Obat hiperkolesterol seperti atorvastatin harus dihindari selama kehamilan, karena obat ini menghambat pembentukan kolesterol dimana kolesterol merupakan komponen penting bagi pembentukan janin. Antibiotik yang aman adalah turunan penisilin seperti amoksisilin atau turunan cephalosporin. Hindari antibiotik seperti ciprofloksasin.
Obat pilihan untuk hipertensi adalah metildopa dan hindari obat hipertensi yang berakhiran “-pril” (seperti kaptopril, lisinopril) dan obat-obat yang berakhiran “-sartan” (misalnya losartan, valsartan).

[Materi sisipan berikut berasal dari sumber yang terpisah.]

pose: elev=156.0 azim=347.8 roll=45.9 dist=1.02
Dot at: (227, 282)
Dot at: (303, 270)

Untuk mengatasi masalah sembelit yang sering dialami wanita hamil adalah obat pencahar yang membantu mengikat air sehingga feses menjadi lebih lunak seperti laktulosa dan harus disertai perubahan gaya hidup seperti menambah asupan serat dan air putih.
Ibu hamil juga sering mengalami mual yang dikenal dengan morning sickness. Biasanya diatasi dengan pemberian vitamin B6, namun jika memang diperlukan maka bisa diatasi dengan antiemetik.
Tips bagi ibu hamil
Bagi ibu hamil, obat hanya digunakan bila manfaat yang diperoleh lebih besar dibandingkan kemungkinan risiko baik bagi ibu atau janinnya. Sepaham dengan paradigma baru pengobatan first do not harm atau yang terpenting dari obat adalah faktor keamanan dulu, setelah itu baru masalah bisa memberikan khasiat atau tidak.

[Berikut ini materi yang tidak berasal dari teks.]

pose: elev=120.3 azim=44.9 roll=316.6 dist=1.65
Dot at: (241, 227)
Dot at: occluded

Apabila harus menggunakan obat, pilihlah obat yang telah dipakai secara luas dan memiliki bukti keamanan yang cukup bagi ibu hamil. Sebaiknya ibu hamil menghindari penggunaan obat yang baru beredar karena biasanya belum cukup bukti keamanannya. Bagi ibu yang merencanakan kehamilan juga harus waspada karena beberapa obat dapat bertahan lama dalam tubuh ibu.
Selalu komunikasikan pilihan obat anda dengan dokter atau apoteker agar anda mendapatkan informasi yang tepat mengenai kategori obat anda. Mintalah konsultasi dengan mereka, tidak perlu sungkan, demi keselamatan anda dan bayi anda.